Problem to work on: In the records that follow, find the line containing "nen ein kleiner Teil unserer Produkte näher" and the line containing "Наша команда приняла участие в составе 9 сп", then transcribe both and every line between them exactly, omitting pictures.
↓
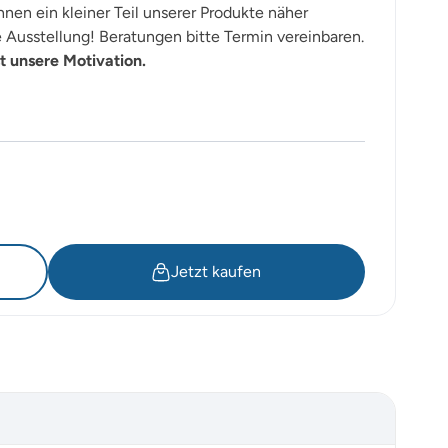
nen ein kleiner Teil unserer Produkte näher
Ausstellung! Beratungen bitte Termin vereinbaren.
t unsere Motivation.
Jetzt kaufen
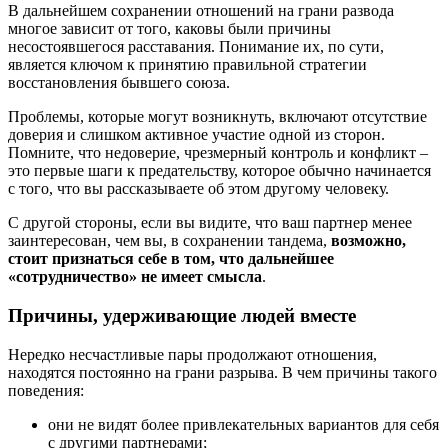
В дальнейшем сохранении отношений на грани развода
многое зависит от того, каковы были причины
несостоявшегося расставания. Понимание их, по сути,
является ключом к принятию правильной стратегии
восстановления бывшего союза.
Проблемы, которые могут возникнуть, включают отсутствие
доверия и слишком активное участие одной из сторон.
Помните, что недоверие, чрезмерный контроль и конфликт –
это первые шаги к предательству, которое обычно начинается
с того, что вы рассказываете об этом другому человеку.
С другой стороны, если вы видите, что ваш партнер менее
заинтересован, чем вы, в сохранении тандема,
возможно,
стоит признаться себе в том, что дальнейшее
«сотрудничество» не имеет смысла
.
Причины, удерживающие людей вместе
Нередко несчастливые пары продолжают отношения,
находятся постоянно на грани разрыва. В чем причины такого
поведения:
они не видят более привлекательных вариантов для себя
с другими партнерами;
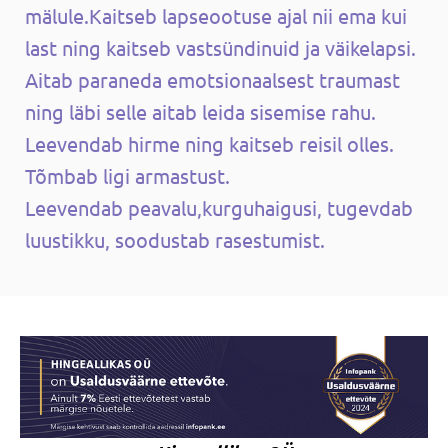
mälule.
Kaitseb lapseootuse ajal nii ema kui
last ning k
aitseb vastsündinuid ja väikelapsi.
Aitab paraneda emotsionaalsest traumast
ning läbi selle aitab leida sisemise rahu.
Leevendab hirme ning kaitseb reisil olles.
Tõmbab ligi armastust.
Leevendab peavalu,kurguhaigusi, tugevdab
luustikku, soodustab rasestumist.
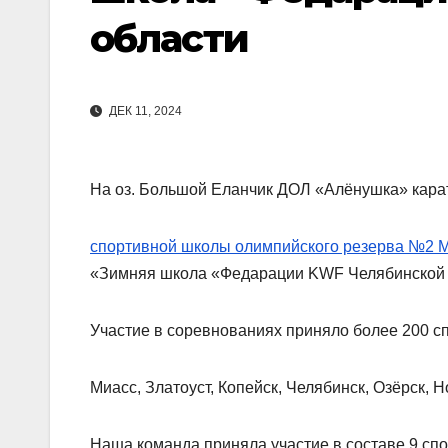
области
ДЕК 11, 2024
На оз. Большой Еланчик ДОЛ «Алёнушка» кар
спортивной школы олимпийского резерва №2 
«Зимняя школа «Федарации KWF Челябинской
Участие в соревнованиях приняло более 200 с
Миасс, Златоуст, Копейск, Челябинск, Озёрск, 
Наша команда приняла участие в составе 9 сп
↑
↓
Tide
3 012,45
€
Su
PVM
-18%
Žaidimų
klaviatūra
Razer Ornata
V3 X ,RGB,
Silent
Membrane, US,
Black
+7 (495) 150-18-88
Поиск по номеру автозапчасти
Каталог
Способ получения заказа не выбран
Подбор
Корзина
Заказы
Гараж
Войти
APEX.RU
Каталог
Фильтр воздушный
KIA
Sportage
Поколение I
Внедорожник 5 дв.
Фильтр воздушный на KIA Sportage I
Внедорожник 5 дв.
↑
↓
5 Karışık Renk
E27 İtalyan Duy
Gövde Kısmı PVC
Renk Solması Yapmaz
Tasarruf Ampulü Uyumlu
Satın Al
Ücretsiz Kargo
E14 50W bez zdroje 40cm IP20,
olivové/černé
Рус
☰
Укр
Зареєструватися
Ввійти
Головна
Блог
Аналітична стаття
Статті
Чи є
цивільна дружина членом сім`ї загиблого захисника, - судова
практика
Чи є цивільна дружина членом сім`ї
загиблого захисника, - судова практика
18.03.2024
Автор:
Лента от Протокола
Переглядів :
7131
↑
Task output:
nen ein kleiner Teil unserer Produkte näher
Ausstellung! Beratungen bitte Termin vereinbaren.
t unsere Motivation.
Jetzt kaufen
В дальнейшем сохранении отношений на грани развода
многое зависит от того, каковы были причины
несостоявшегося расставания. Понимание их, по сути,
является ключом к принятию правильной стратегии
восстановления бывшего союза.
Проблемы, которые могут возникнуть, включают отсутствие
доверия и слишком активное участие одной из сторон.
Помните, что недоверие, чрезмерный контроль и конфликт –
это первые шаги к предательству, которое обычно начинается
с того, что вы рассказываете об этом другому человеку.
С другой стороны, если вы видите, что ваш партнер менее
заинтересован, чем вы, в сохранении тандема,
возможно,
стоит признаться себе в том, что дальнейшее
«сотрудничество» не имеет смысла
.
Причины, удерживающие людей вместе
Нередко несчастливые пары продолжают отношения,
находятся постоянно на грани разрыва. В чем причины такого
поведения:
они не видят более привлекательных вариантов для себя
с другими партнерами;
mälule.
Kaitseb lapseootuse ajal nii ema kui
last ning k
aitseb vastsündinuid ja väikelapsi.
Aitab paraneda emotsionaalsest traumast
ning läbi selle aitab leida sisemise rahu.
Leevendab hirme ning kaitseb reisil olles.
Tõmbab ligi armastust.
Leevendab peavalu,kurguhaigusi, tugevdab
luustikku, soodustab rasestumist.
области
ДЕК 11, 2024
На оз. Большой Еланчик ДОЛ «Алёнушка» кар
спортивной школы олимпийского резерва №2 
«Зимняя школа «Федарации KWF Челябинской
Участие в соревнованиях приняло более 200 с
Миасс, Златоуст, Копейск, Челябинск, Озёрск, 
Наша команда приняла участие в составе 9 сп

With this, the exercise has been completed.